Wednesday, 29 June 2011

Vernissage photos!

So we had our exhibition vernissage last night and it went wonderfully! We took some great shots so I thought I would share them with you here.  Thank you so much to the Department of Art History at Concordia for supporting this exhibition and our research endeavors!

 Jessie, a member of our group who has written about the Maguire Meadow produced a map outlining the island of Montreal and placed each of our sites on that map.
 We showed each intervention on a piece of white vellum and each had a pile of "stuff" that referenced our project.  A last minute decision was also made to allow people to write on the ends of the vellum however we will see how this goes :)

 One of the many group photos we took that night, we are sitting in front of our respective interventions.

VERNISSAGE PHOTOS







 Both the Art History Graduate Program Director: Dr. Johanne Sloan, and the Chair of Art History: Dr. Loren Lerner were in attendance

 We had a bit of live entertainment provided by Patrick Lehman, his website is: www.patricklehmanmusic.com





And, our final group shot - not including everyone unfortunately but we were all there in spirit.  Thank you so much for enjoying this blog and we will continue to update on our interventions and sites in the future!

Email us if you would like to be a part of this blog, we would love to hear about your own interventions you do in public spaces you live around and would more than love including your own project in our blog!

Keep intervening and situate yourself within your object of research!

The exhibition will run until the end of august so come by the Concordia Art History Department 3rd floor (art history wing) in the EV building to check it out!

-Situated Knowledges.

Tuesday, 28 June 2011

Le Petit parterre: Marking the Past


The park at the south east corner of Ontario West and St Urbain in downtown Montreal has been reduced to a 10,000 sq ft sliver of its former self. Le Petit parterre is a prettyish grassy terrace when its cherry trees are in bloom, it otherwise seems like a non-place. Even its name is in dispute: before 2009 its larger incarnation was Place Albert-Duquesne; since then it has only existed as part of le Promenade des artistes to the west or Le Parterre to the south. Its reduced size has now turned the northern half into a traffic island.

On this site, in 1962 there was living going on: bustling, sometimes difficult, but maybe, hopeful living. Chinese immigrants working in laundries, widowed French-Canadian women, tradesmen and their families, and a Chinese version of the YMCA.

The city demolished that block in 1963 along with many others during that decade. My intervention sought to make visible the traces of the lives lived on that block.
We began by marking the footprint of one building, 84-86 Ontario Street West, where Alice Vaillancourt ran a rooming house and where the CYMCI took in new immigrants and helped them learn English.
-=-=-
§ Set of tasks
A - Name every person the blog page about the vernissage and Le Petit parterre mentions by name.
B - According to the blog page, in what year did the city demolish the block at Le Petit parterre?
C - Extend the blog post about Le Petit parterre, starting after its last sentence.
The data after this point come from a different source than the blog page above.

§ Data extract
-=-=-
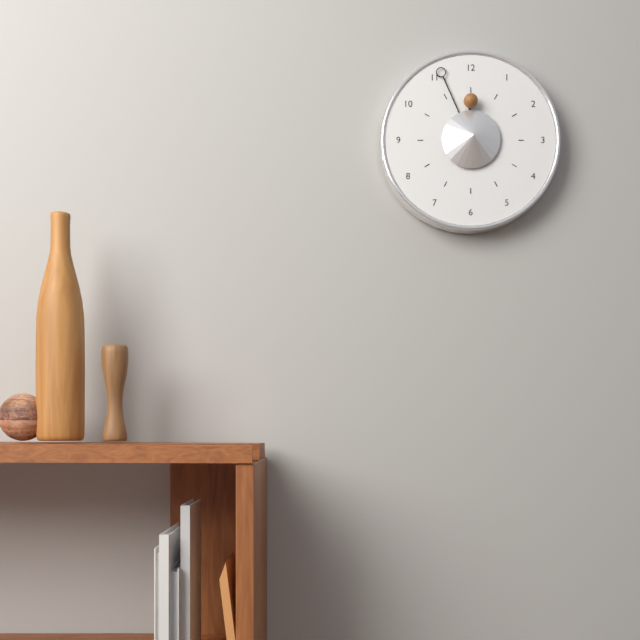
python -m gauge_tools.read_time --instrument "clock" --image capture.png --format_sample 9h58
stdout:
11h56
-=-=-
§ Outputs
A - Jessie, Dr. Johanne Sloan, Dr. Loren Lerner, Patrick Lehman, Alice Vaillancourt

B - 1963

C -
Next we walked around its periphery attempting to embody its size and imagine its presence.

Finally we read aloud the list of resident from 50 to 96 Ontario Street West and hung objects and tokens to represent their occupations on a clothesline.

- Jennifer Roberts

Maguire Meadow: Infinite Headroom


Whether it’s called the Roerich Garden, the Maguire Meadow or Le Champ des possibles, the Meadow’s multiple designations point to its most prized features as an abandoned space, a free space, and, as its French name so eloquently puts it, a field of possibilities.
This green patch of abandoned land in the middle of Mile End has become an essential urban oasis as well as a creative refuge for many inhabitants. Situated in the neighborhood with the highest density of artists in Canada, this terrain vague has fostered creativity and freedom of expression while acting as a much-needed space for leisure and outdoor activities.

The city of Montreal has signaled its intentions to transform the space as part of its plans to reinvigorate the Saint-Viateur est district, but a group of citizens, many of them artists, have taken up the delicate task of preserving both of the Meadow’s biodiversity and the community it supports.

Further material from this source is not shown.